Boil some salted water and add the asparagus for about three minutes, until bright green, then drain and add the blanched asparagus to a bowl.
Season the asparagus with salt and pepper, lemon zest and lemon juice. Set aside and prepare 1 cup of quinoa according to package directions.
While the quinoa is cooking, prepare a light vinaigrette. Whisk together Dijon mustard, one garlic clove, grated, honey, balsamic vinegar, salt and pepper, and olive oil until thoroughly combined. Set aside.
When the quinoa is finished, fluff it up with a fork and add it to the asparagus, then add pieces of goat cheese and mix to combine.
Drizzle the vinaigrette over the quinoa with an extra squeeze of lemon juice and mix to combine. Serve warm or chilled as a salad--either is wonderful.
This quinoa is tangy and bright and very refreshing. Because the asparagus was blanched, it retained much of its crunch, which was a nice texture contrast to the creamy quinoa.

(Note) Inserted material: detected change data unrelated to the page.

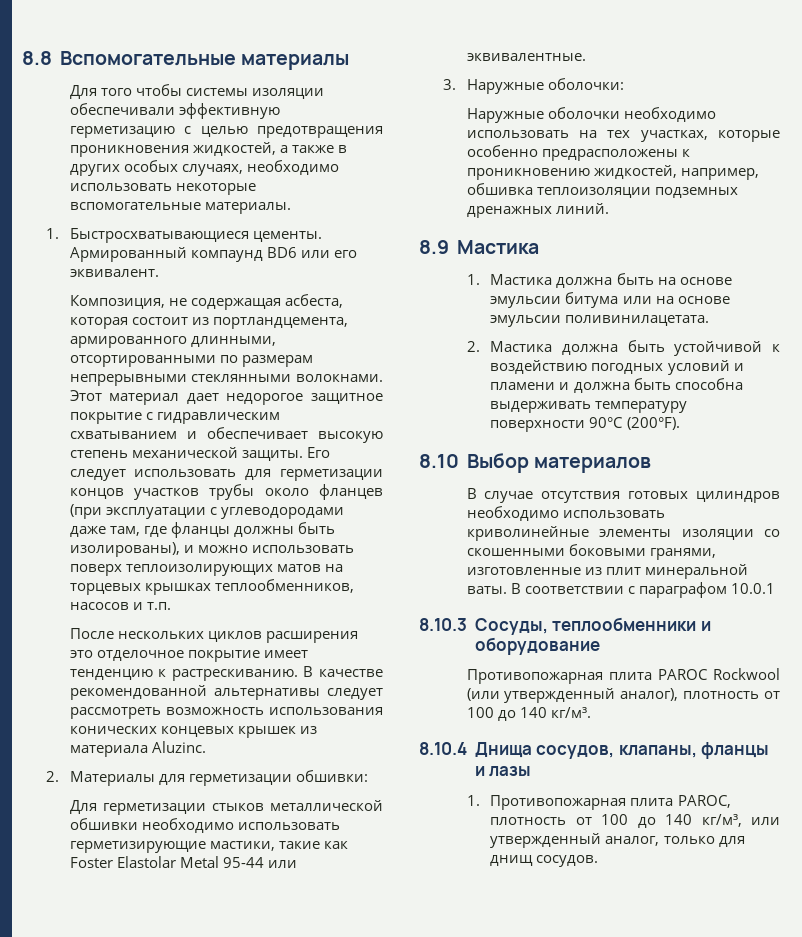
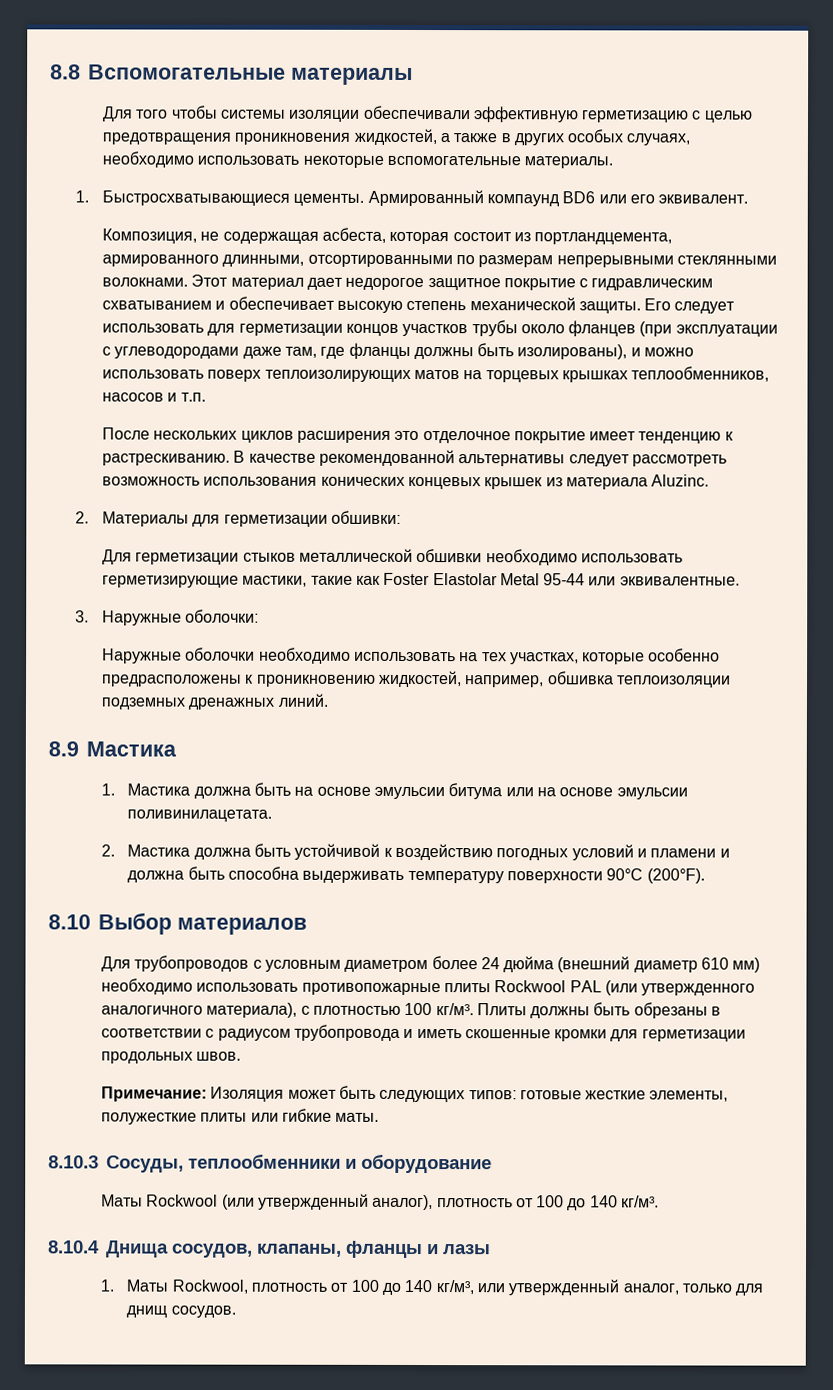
[466,488,780,503] [466,506,665,521] [466,526,780,541] [466,544,716,560] [466,564,748,579] [466,582,775,598] В случае отсутствия готовых цилиндров необходимо использовать криволинейные элементы изоляции со скошенными боковыми гранями, изготовленные из плит минеральной ваты. В соответствии с параграфом 10.0.1 -> [100,955,761,973] [100,978,756,996] [100,1002,722,1019] [100,1024,746,1042] [100,1051,242,1064] [100,1085,729,1103] [100,1108,380,1125] Для трубопроводов с условным диаметром более 24 дюйма (внешний диаметр 610 мм) необходимо использовать противопожарные плиты Rockwool PAL (или утвержденного аналогичного материала), с плотностью 100 кг/м³. Плиты должны быть обрезаны в соответствии с радиусом трубопровода и иметь скошенные кромки для герметизации продольных швов. // Примечание: Изоляция может быть следующих типов: готовые жесткие элементы, полужесткие плиты или гибкие маты.
[466,669,708,684] Противопожарная плита PAROC -> [100,1194,143,1207] Маты
[490,795,731,810] Противопожарная плита PAROC, -> [126,1279,248,1294] Маты Rockwool,

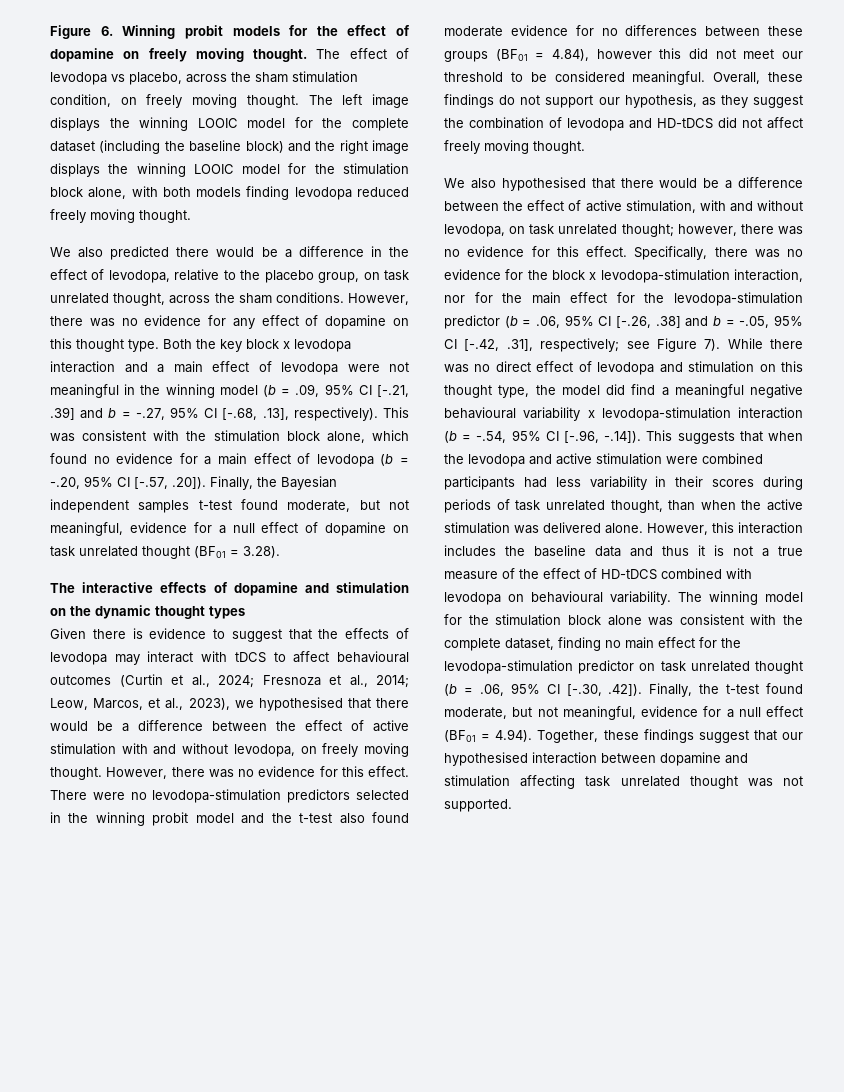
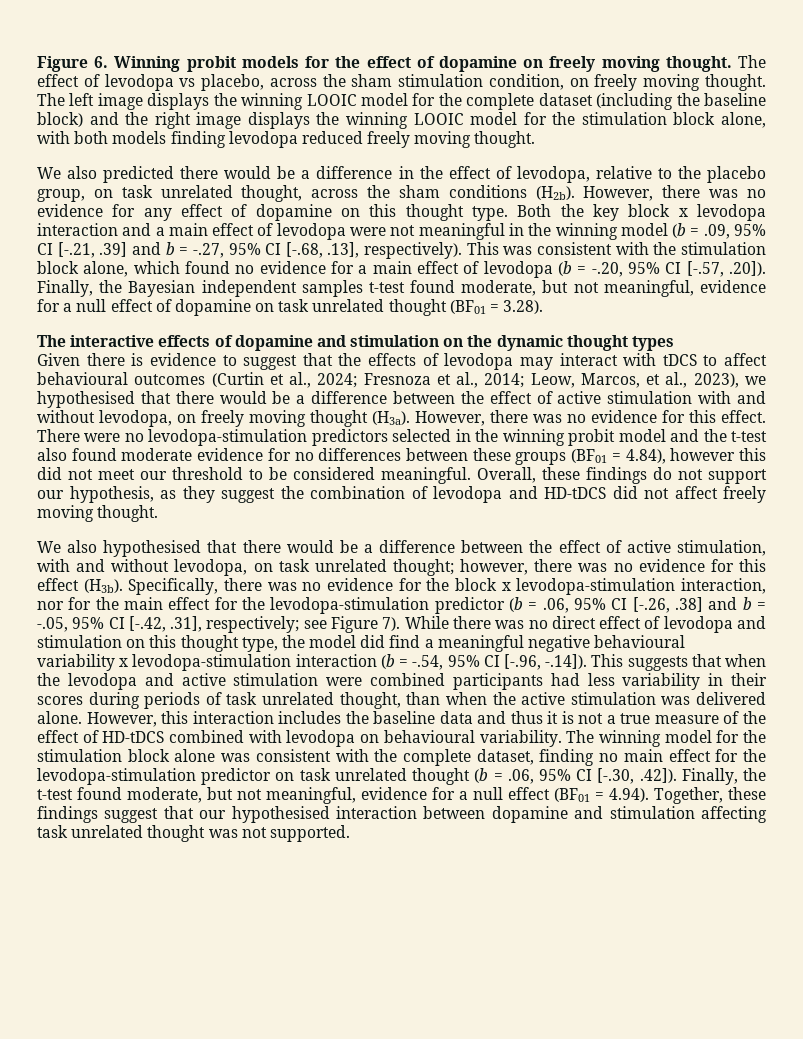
[275,292,344,303] conditions. -> [448,185,575,200] conditions (H2b).
[50,767,102,780] thought. -> [310,410,410,427] thought (H3a).
[586,246,627,257] effect. -> [37,578,123,593] effect (H3b).

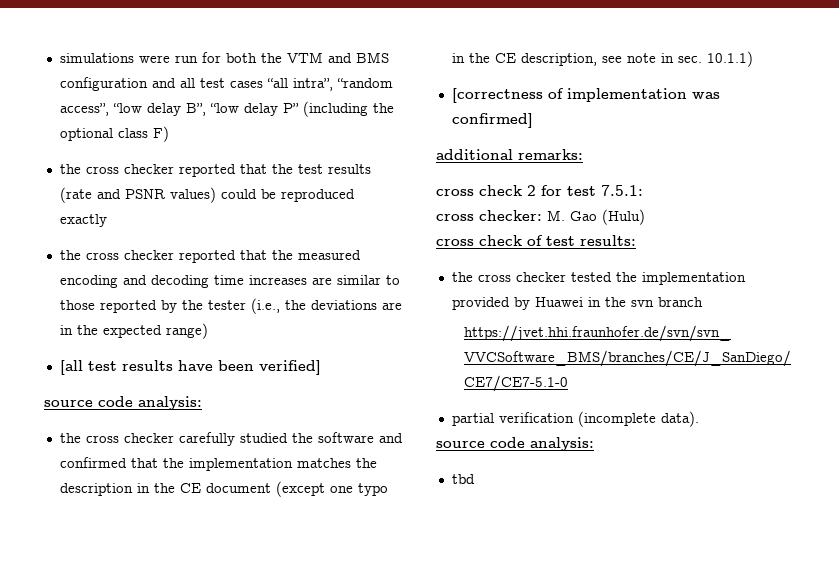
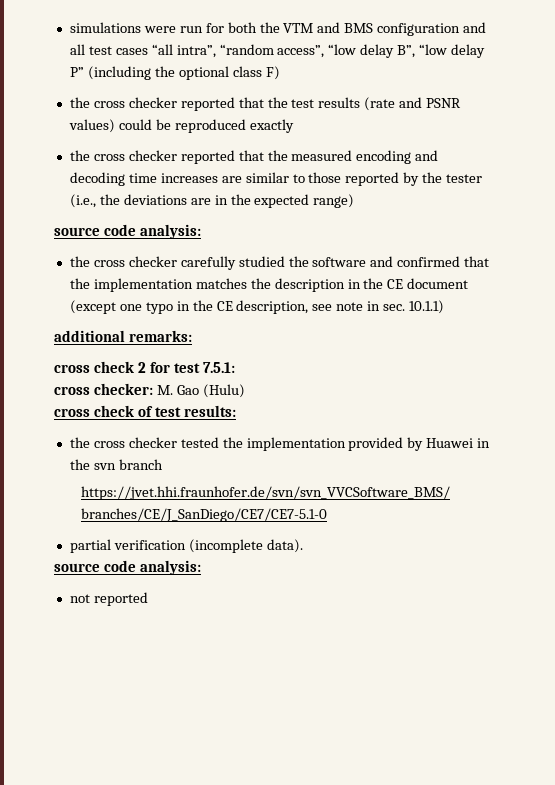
[59,360,321,375] // [all test results have been verified] -> (355, 201) none
[451,88,720,103] [451,113,533,128] // [correctness of implementation was confirmed] -> (445, 307) none
[451,474,475,484] tbd -> [69,592,148,606] not reported

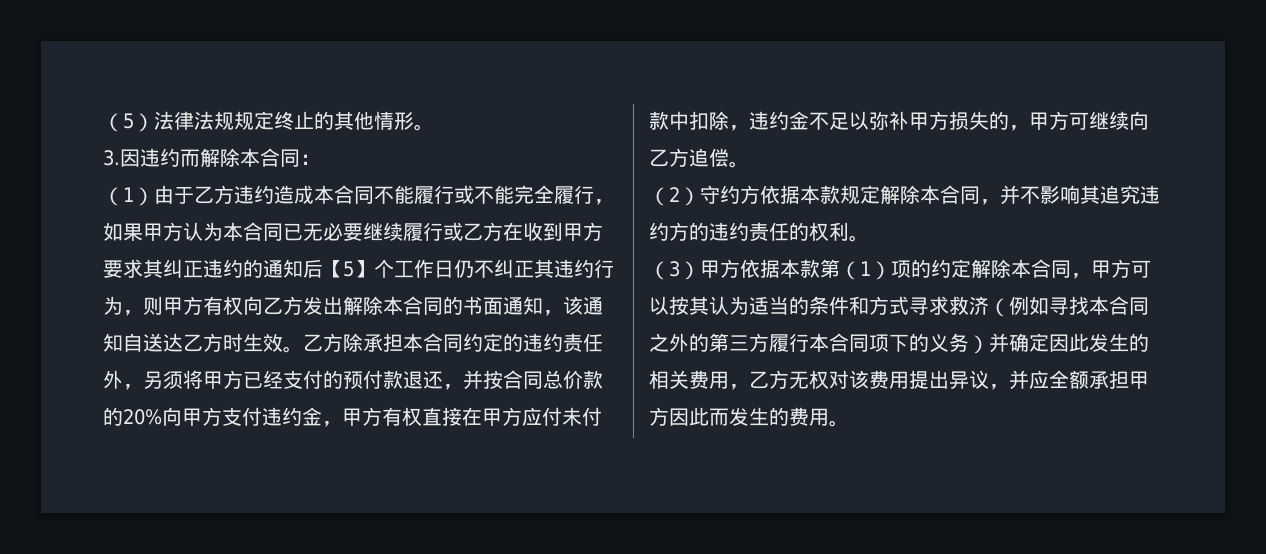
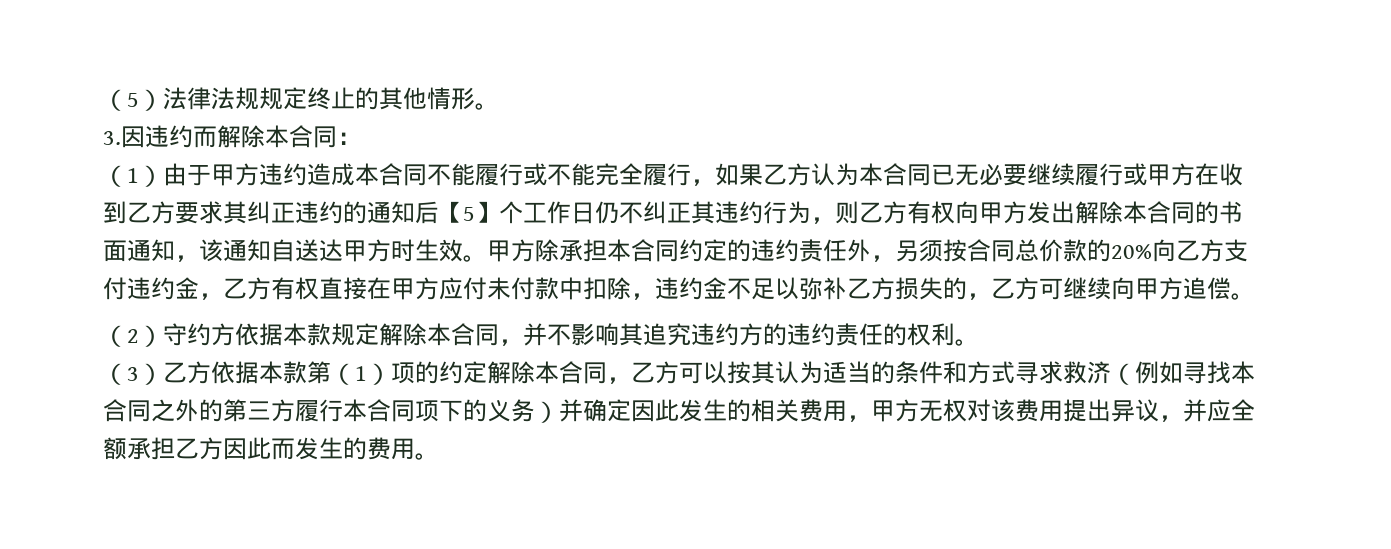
[194,186,214,204] 乙 -> [211,164,235,186] 甲
[143,223,163,241] 甲 -> [763,164,787,185] 乙
[463,223,483,241] 乙 -> [1147,164,1171,186] 甲
[563,223,583,241] 甲 -> [127,202,151,223] 乙
[163,297,183,315] 甲 -> [859,202,883,223] 乙
[263,297,283,315] 乙 -> [979,202,1003,224] 甲
[183,334,203,352] 乙 -> [343,240,367,262] 甲
[303,334,323,352] 乙 -> [487,240,511,262] 甲
[183,370,483,390] 将甲方已经支付的预付款退还，并 -> (943, 251) none
[182,408,202,426] 甲 -> [1176,240,1200,261] 乙
[342,408,362,426] 甲 -> [223,278,247,299] 乙
[909,112,929,130] 甲 -> [847,278,871,299] 乙
[1029,112,1049,130] 甲 -> [991,278,1015,299] 乙
[649,149,669,167] 乙 -> [1135,278,1159,300] 甲
[700,260,720,278] 甲 -> [163,362,187,383] 乙
[1091,260,1111,278] 甲 -> [631,362,655,383] 乙
[749,371,769,389] 乙 -> [871,400,895,422] 甲
[1129,371,1149,389] 甲 -> [175,438,199,459] 乙

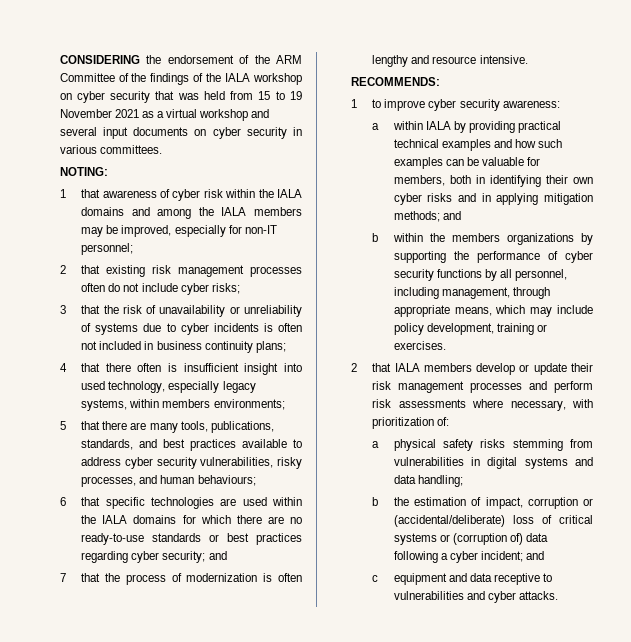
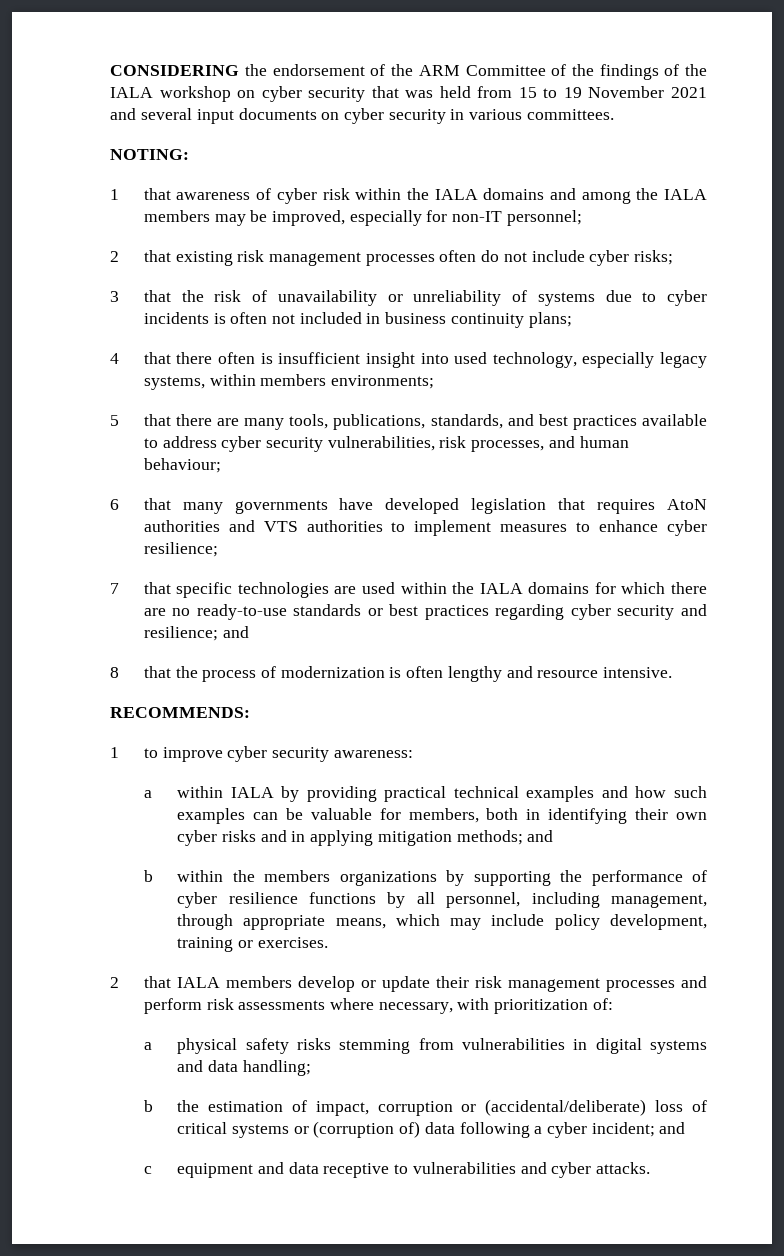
[141,109,249,121] as a virtual workshop -> (707, 92) none
[277,457,302,469] risky -> [439,436,467,448] risk
[197,475,256,486] [59,497,66,506] behaviours; // 6 -> [143,458,221,473] [110,498,707,514] [143,520,707,536] [143,542,218,557] [110,583,120,594] behaviour; // 6 that many governments have developed legislation that requires AtoN authorities and VTS authorities to implement measures to enhance cyber resilience; // 7
[162,551,227,563] [59,573,66,582] security; and // 7 -> [617,604,707,620] [143,626,249,641] [110,667,120,678] security and resilience; and // 8
[393,269,434,281] security -> [228,892,298,904] resilience

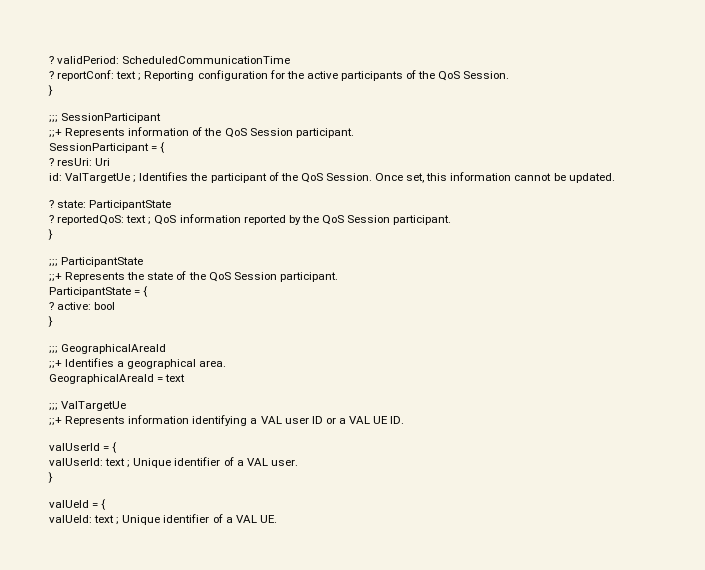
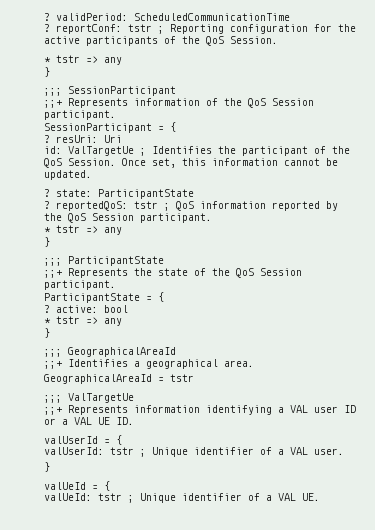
[116,71,137,79] text -> [128,24,152,32] tstr
(510, 75) none -> [44,55,122,65] // * tstr => any
[126,215,147,223] text -> [134,201,158,209] tstr
(452, 220) none -> [44,225,122,235] // * tstr => any
(116, 306) none -> [44,316,122,326] // * tstr => any
[165,374,186,382] text -> [170,374,194,382] tstr
[105,458,126,466] text -> [110,447,134,455] tstr
[94,515,115,523] text -> [98,493,122,501] tstr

I had this for dinner (on the road) one night and for lunch the next day. It was great both days and kept very well in the refrigerator.
Tier One skinny jeans, here I come!
Here's the recipe:
Asparagus and Goat Cheese Quinoa
For the Quinoa
- 1 cup quinoa, prepared to package instructions and fluffed with a fork
- 1 bunch asparagus, trimmed and cut into bite size pieces
- Salt and Pepper
- 2 lemons (the zest of one lemon and the juice of roughly two, depending on taste)
- 5 ounces chevre goat cheese
For the Vinaigrette
- 1 tablespoon Dijon mustard
- 1 garlic clove, grated over a microplane grater (or minced very, very fine)
- 1 tablespoon Balsamic vinegar
- 1 teaspoon honey
- 3 tablespoons Olive oil
- Bring some salted water to a boil and add asparagus. Cook for three minutes, until bright green but still crisp. Drain and add to a medium sized bowl. Season with salt and pepper and the zest of one lemon. Add the juice of one lemon and toss to combine.
- Prepare quinoa according to package instructions. When cooked, fluff with a fork and add to the asparagus. Add the goat cheese in pieces and combine. The warm quinoa should melt the goat cheese and make it creamy.
- While the quinoa is cooking, make the vinaigrette. Whisk mustard, garlic, Balsamic, and honey together. Whisking constantly, add olive oil until creamy and fully emulsified.
- Taste for seasonings and adjust accordingly. I found I wanted it to be a little more lemony, so I added the juice of another lemon just to brighten it all up. Serve as a light dinner or yummy lunch.